WASHINGTON -- As commencement season gets under way in earnest, as young adults take their places in formal ceremonies marking their achievements, a small number of them hide a delicate secret that shadows their accomplishments and limits their options: They are illegal immigrants. They live in fear of deportation. They cannot travel freely, seek the best jobs or sign up for military service.
Even if they have just completed college, even if they have excellent grades, even if they have mastered chemistry or mathematics or computer science, they will encounter immediate and daunting barriers. It doesn't matter that some offer skills for which companies are desperate; they still aren't likely to find themselves in demand.
And that's just crazy. The nation's immigration policy is irrational -- warped by nativism, finger-pointing and political cowardice. As President Barack Obama noted in a speech yesterday, the economy would be helped -- not hurt -- by immigration reform.
But Obama also knows perfectly well that Congress won't pass a comprehensive immigration reform proposal anytime soon. Republicans refused to support George W. Bush's proposal to modernize immigration law, and the GOP base has only grown more xenophobic since then.

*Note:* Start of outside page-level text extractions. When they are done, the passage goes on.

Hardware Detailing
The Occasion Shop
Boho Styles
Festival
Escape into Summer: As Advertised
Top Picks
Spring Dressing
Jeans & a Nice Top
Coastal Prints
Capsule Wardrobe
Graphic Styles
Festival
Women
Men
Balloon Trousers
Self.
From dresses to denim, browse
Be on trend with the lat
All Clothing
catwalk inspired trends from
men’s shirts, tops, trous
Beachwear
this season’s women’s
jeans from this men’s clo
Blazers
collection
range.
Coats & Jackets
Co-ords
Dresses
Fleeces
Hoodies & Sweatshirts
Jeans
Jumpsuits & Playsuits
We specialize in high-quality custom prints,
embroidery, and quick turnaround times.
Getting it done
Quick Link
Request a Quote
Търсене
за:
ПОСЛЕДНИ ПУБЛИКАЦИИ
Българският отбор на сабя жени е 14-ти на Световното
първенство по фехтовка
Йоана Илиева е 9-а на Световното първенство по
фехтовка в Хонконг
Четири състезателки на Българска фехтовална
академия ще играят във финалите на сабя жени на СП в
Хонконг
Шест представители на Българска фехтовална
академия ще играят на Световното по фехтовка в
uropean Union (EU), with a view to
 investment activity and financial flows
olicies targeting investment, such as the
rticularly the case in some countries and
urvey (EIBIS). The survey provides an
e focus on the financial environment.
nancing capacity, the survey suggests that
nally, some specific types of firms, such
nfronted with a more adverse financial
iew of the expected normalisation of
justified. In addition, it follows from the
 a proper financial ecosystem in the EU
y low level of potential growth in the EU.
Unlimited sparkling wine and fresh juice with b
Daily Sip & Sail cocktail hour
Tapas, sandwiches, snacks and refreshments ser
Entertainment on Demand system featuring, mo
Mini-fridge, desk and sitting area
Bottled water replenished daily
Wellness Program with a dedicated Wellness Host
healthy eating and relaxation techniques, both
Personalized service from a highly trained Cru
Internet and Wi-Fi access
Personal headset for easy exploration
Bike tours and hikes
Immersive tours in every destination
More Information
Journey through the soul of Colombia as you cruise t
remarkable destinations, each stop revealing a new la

Just take a look at GOP-controlled state legislatures around the country, which are rushing to adopt proposals modeled after the Arizona law that recalls apartheid. Even Georgia's recently passed Arizona-"lite" is certain to increase the harassment of motorists and workers with tan complexions and Spanish surnames.
Nativist sentiments have deepened despite Obama's clear record of amping up border security. If conservatives were waiting for a less-porous border before they embraced immigration reform, they'd be lining up to support a bill: The border is more secure than ever before.
Apparently believing that conservatives would support a comprehensive bill if they were reassured about border protections, Obama has sent National Guard troops and drone surveillance aircraft to our southern boundary. He hired more border agents. He has pursued an aggressive policy of deportations -- rounding up more illegal immigrants than his predecessor.
But the hostility toward illegal immigrants isn't based on any rational fear of cross-border narco-violence or jihadist-inspired terrorism. It's based on deep-seated prejudices stoked by a faltering economy and an increasingly diverse population. Many native-born Americans wrongly believe that illegal workers have sapped our strength, reversed our economic fortunes and set us on a course toward decline. But let's not kid ourselves: We aren't prepared to grant legal status even to those who are ambitious, resourceful and hardworking -- who would give to the country a great deal more than they would take from it.
Last December, a GOP Senate filibuster blocked the DREAM Act, which would have granted a path to legalization to about 1 million young adults who were brought here illegally when they were kids. To qualify, they would have had to complete two years of college or two years of service in the armed forces.
The DREAM Act might have passed if Democrats had pursued it earlier in Obama's presidency, when they were more secure in their control of Congress. But at the time, immigration advocates opposed any remedy short of legalization for the entire population of 11 million or so. Their resistance to smaller steps was a mistake.
The president is now under intense pressure from Latino activists to use his executive authority to shelter those illegal workers who have not committed crimes since their entry. Some pro-immigrant groups have zeroed in on young adults who would be eligible for the DREAM Act as candidates for a policy of benign neglect by customs officials.
The president has resisted, but he ought to take the request more seriously. While Congress panders to the xenophobic impulses of frightened voters, the country is squandering some of its best and brightest. Obama could salvage some of that talent with a policy of selective deportation.